I'm a Data Engineer with a passion for exploring and applying new technologies.
I enjoy researching innovative solutions and incorporating them into my projects to improve data processes and infrastructure.
- Languages: Python, SQL
- Big Data: PySpark, Spark, Databricks
- Cloud: AWS, GCP
- Containerization: Docker
- Orchestration: Airflow
I primarily work on building data pipelines and ETLs, extracting data from various sources, and processing it through all stages of a data lake. My expertise includes:
- Data Pipeline/ETL Creation: Designing and implementing efficient data pipelines to move and transform data across various systems.

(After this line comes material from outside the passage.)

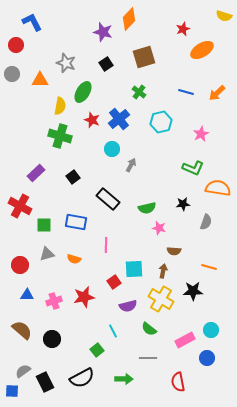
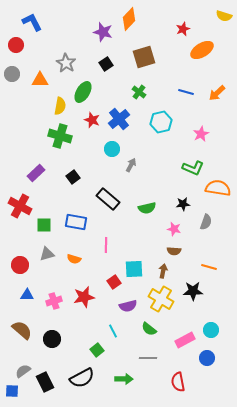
gray star at (66, 63): rotated 12 degrees clockwise
pink star at (159, 228): moved 15 px right, 1 px down
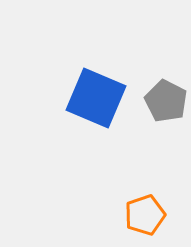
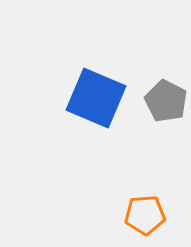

- Lakehouse Architecture: Building data solutions using the Lakehouse architecture, integrating the best of data lakes and data warehouses for efficient and scalable data storage and analytics.
- Complex Process Orchestration: Managing the orchestration of complex workflows using tools like Airflow to ensure smooth and efficient execution of multi-step data processes.
- Optimization & Performance: Continuously improving the performance and optimization of data processes within the data lake, ensuring faster and more efficient data retrieval and processing.
- Data Quality: Ensuring high standards of data quality through validation and monitoring processes.
- CI/CD for Pipelines: Setting up and deploying data pipelines using automated CI/CD workflows.